Collected data
┄┄┄┄┄┄
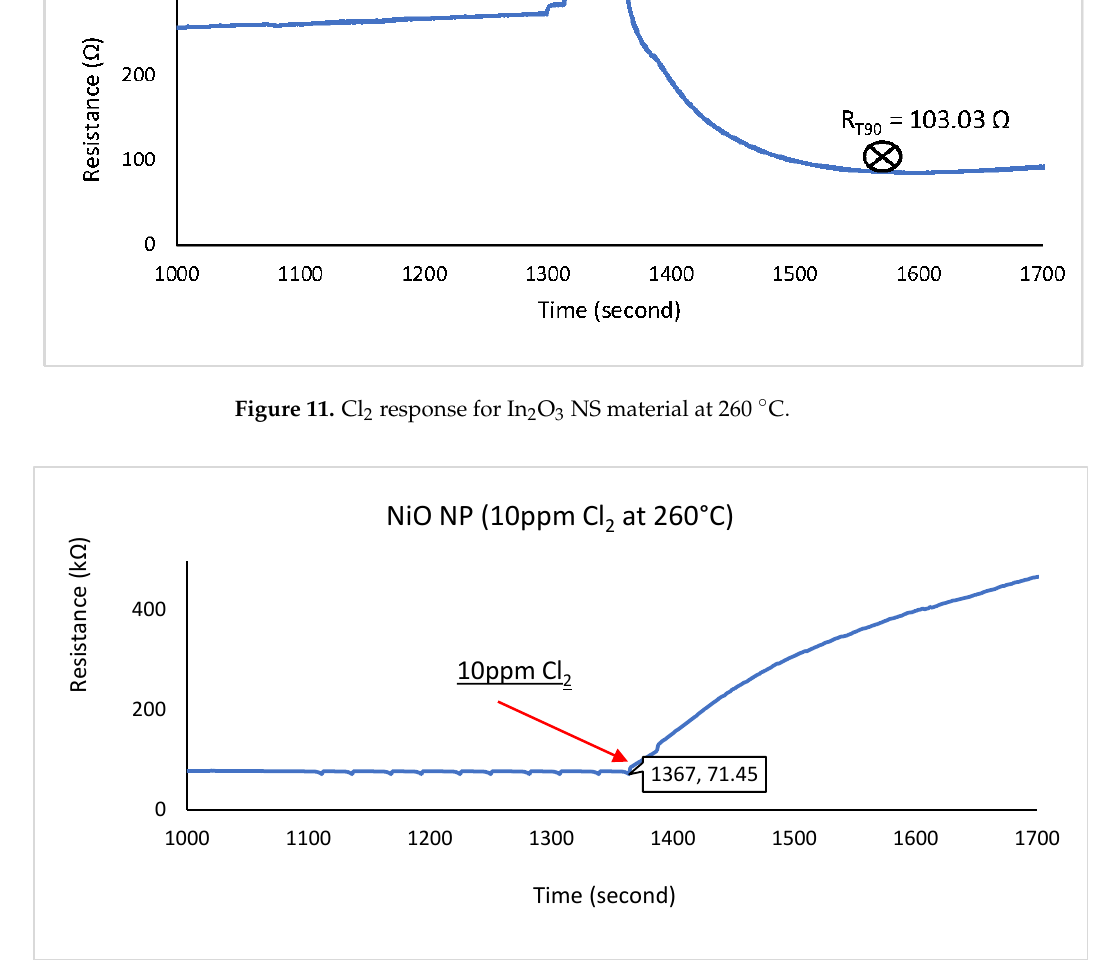
Figure 12. Cl 2 response for NiO NP the material at 260 °C.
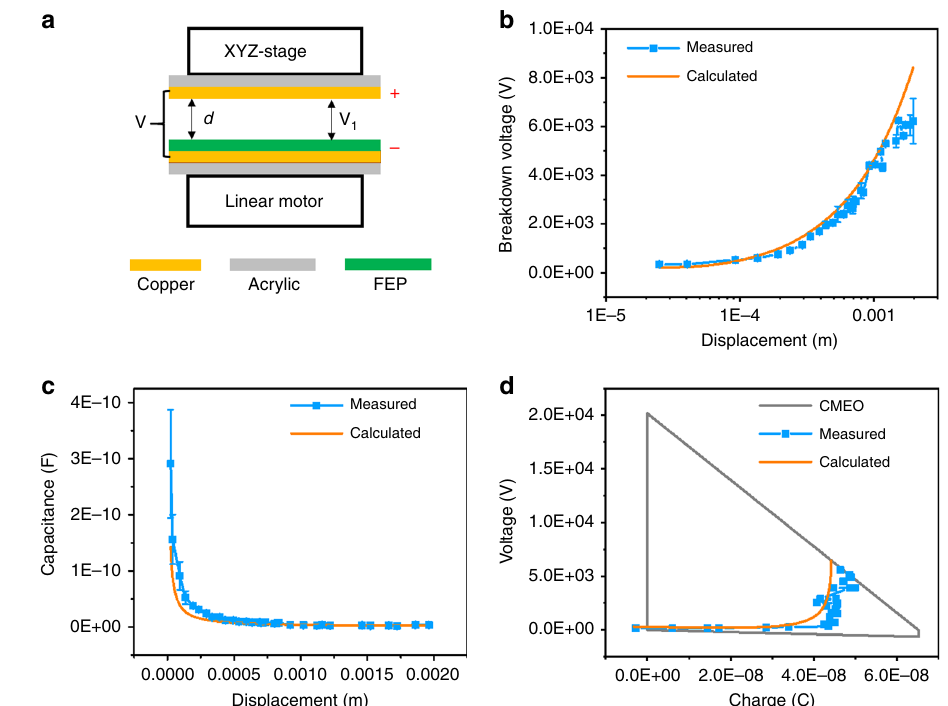
Fig. 3 Breakdown results for a contact-separation triboelectric nanogenerator. a Schematic diagram of CS mode TENG. b Average breakdown voltage V 1 from experiment, compared with theoretical values calculated by Paschen ’ s law. c Average capacitance C , compared with theoretical values calculated by the equation considering two-side edge effects. d Cycle for maximized energy output with the threshold breakdown curve, compared with theoretical curve by Paschen ’ s law. Q SC,max = 67nC. Source data are provided as a Source Data fi le Table. 2 Parameters of the CS mode TENG as the TENG1 Parameters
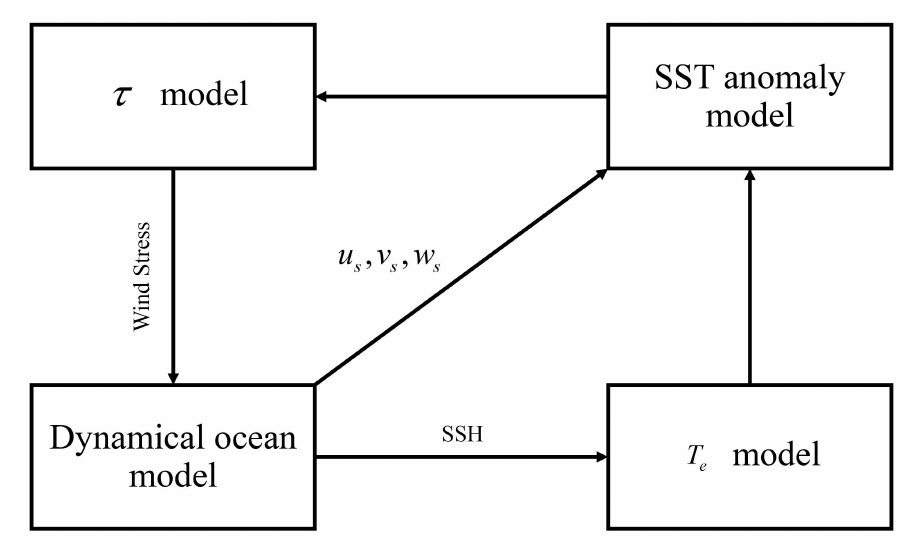
Figure 1. General simple structure of the EICM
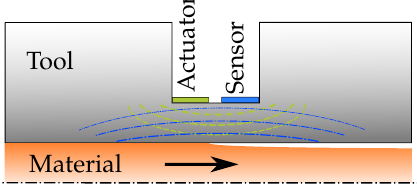
Figure 1. Actuator and sensor design inside a pultrusion tool before optimization.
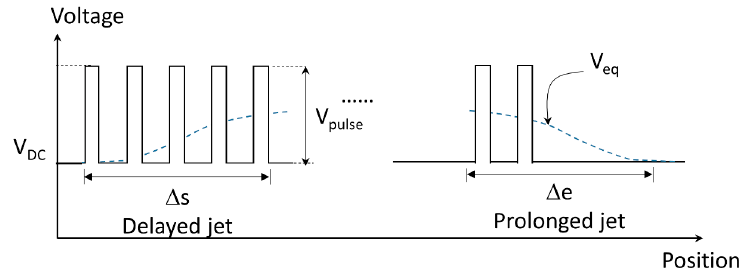
Figure 13. Effect of transient equivalent DC voltage.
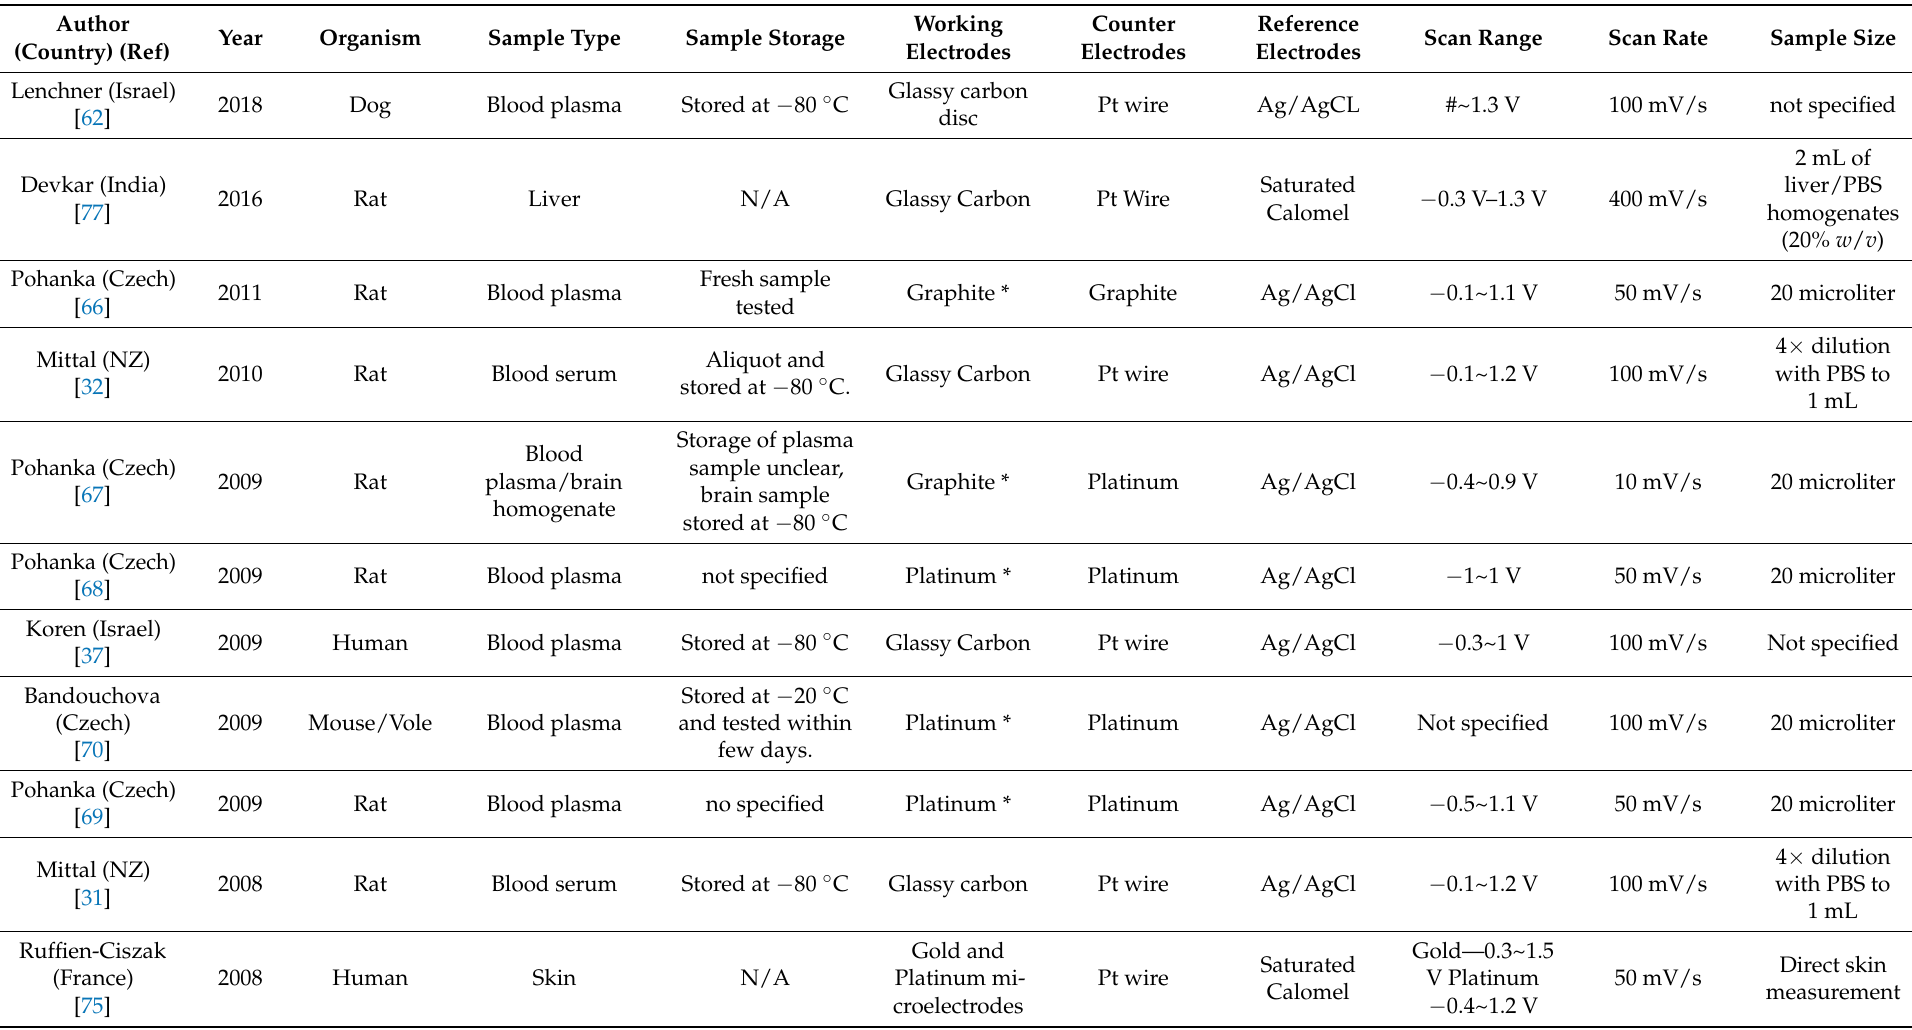
Table 1. Summary of studies with published information on organisms, sample type and voltammetry technique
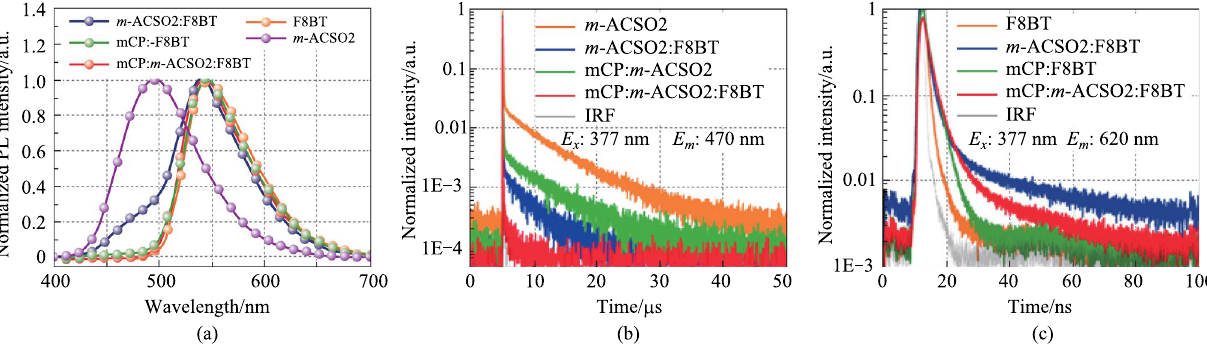
Fig. 3 a PL spectra of m -ACSO2, F8BT and different hosts:F8BT (10 wt%) in the film. b Transient PL decay curves of the host-only films and the films with F8BT detected at 470 nm. c Transient PL decay curves of different films with F8BT detected at 620 nm at 300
┄┄┄┄┄┄
- TASK GOAL -
Give back every record above word for word; the pictures have no place in it.

- FINISHED TASK -
Figure 12. Cl 2 response for NiO NP the material at 260 °C.
Fig. 3 Breakdown results for a contact-separation triboelectric nanogenerator. a Schematic diagram of CS mode TENG. b Average breakdown voltage V 1 from experiment, compared with theoretical values calculated by Paschen ’ s law. c Average capacitance C , compared with theoretical values calculated by the equation considering two-side edge effects. d Cycle for maximized energy output with the threshold breakdown curve, compared with theoretical curve by Paschen ’ s law. Q SC,max = 67nC. Source data are provided as a Source Data fi le Table. 2 Parameters of the CS mode TENG as the TENG1 Parameters
Figure 1. General simple structure of the EICM
Figure 1. Actuator and sensor design inside a pultrusion tool before optimization.
Figure 13. Effect of transient equivalent DC voltage.
Table 1. Summary of studies with published information on organisms, sample type and voltammetry technique
Fig. 3 a PL spectra of m -ACSO2, F8BT and different hosts:F8BT (10 wt%) in the film. b Transient PL decay curves of the host-only films and the films with F8BT detected at 470 nm. c Transient PL decay curves of different films with F8BT detected at 620 nm at 300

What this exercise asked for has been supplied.